Apart from the pictures, write out all the records exactly.

Excerpts from a dataset
= = = =

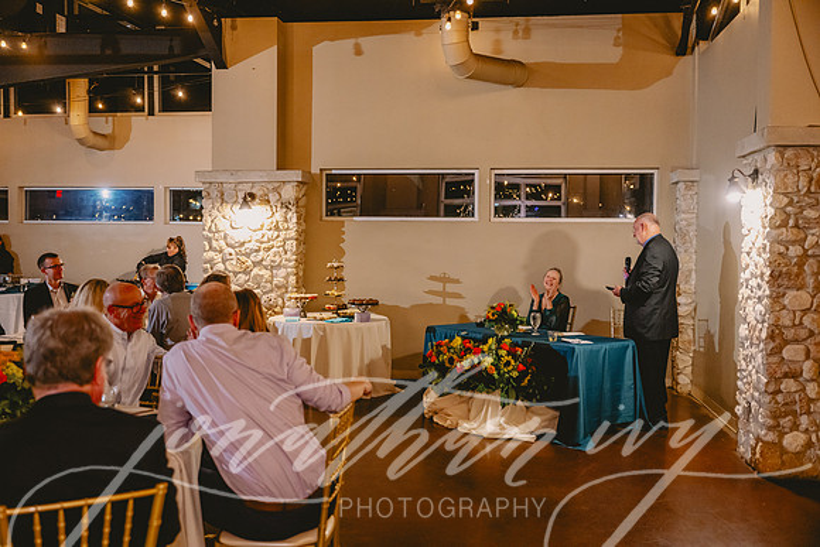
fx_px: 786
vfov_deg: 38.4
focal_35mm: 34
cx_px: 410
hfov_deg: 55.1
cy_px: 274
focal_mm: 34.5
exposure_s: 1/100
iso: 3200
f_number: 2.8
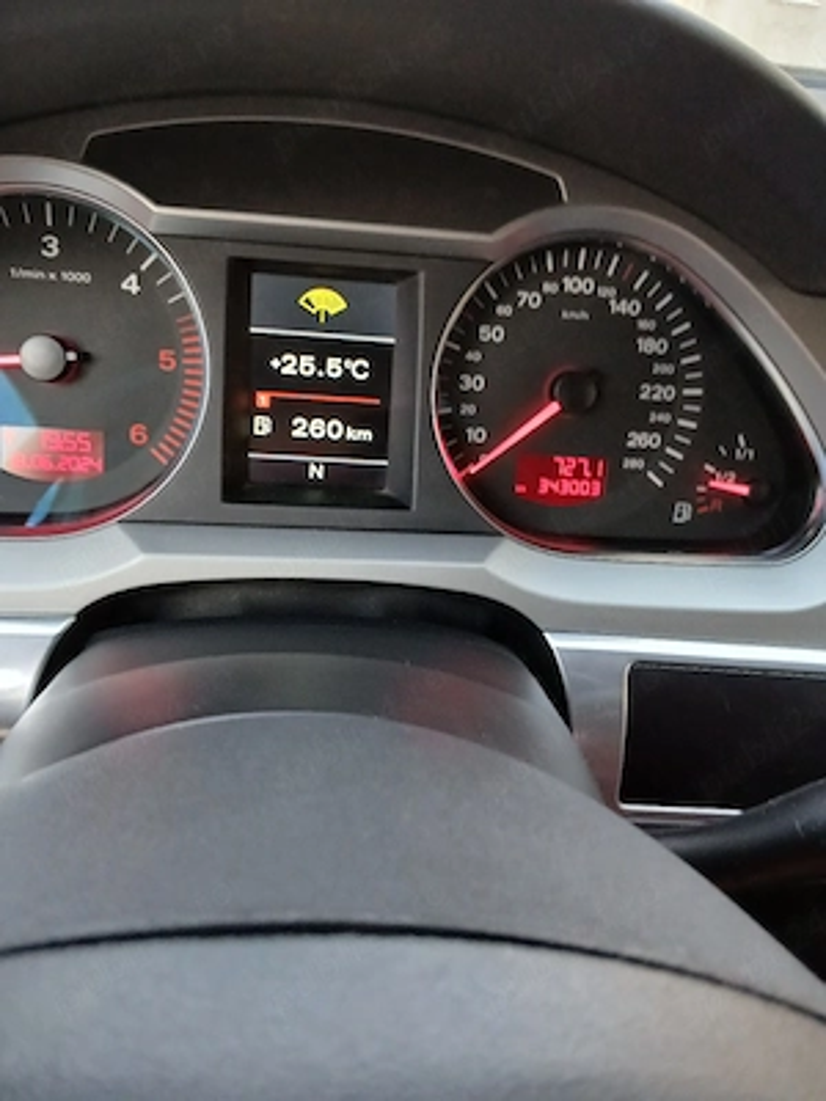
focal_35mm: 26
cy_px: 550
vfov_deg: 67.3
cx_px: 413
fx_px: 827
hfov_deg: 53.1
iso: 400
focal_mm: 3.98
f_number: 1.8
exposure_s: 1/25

= = = =

> [RESPONSE TO THE TASK]:
fx_px: 786
vfov_deg: 38.4
focal_35mm: 34
cx_px: 410
hfov_deg: 55.1
cy_px: 274
focal_mm: 34.5
exposure_s: 1/100
iso: 3200
f_number: 2.8
focal_35mm: 26
cy_px: 550
vfov_deg: 67.3
cx_px: 413
fx_px: 827
hfov_deg: 53.1
iso: 400
focal_mm: 3.98
f_number: 1.8
exposure_s: 1/25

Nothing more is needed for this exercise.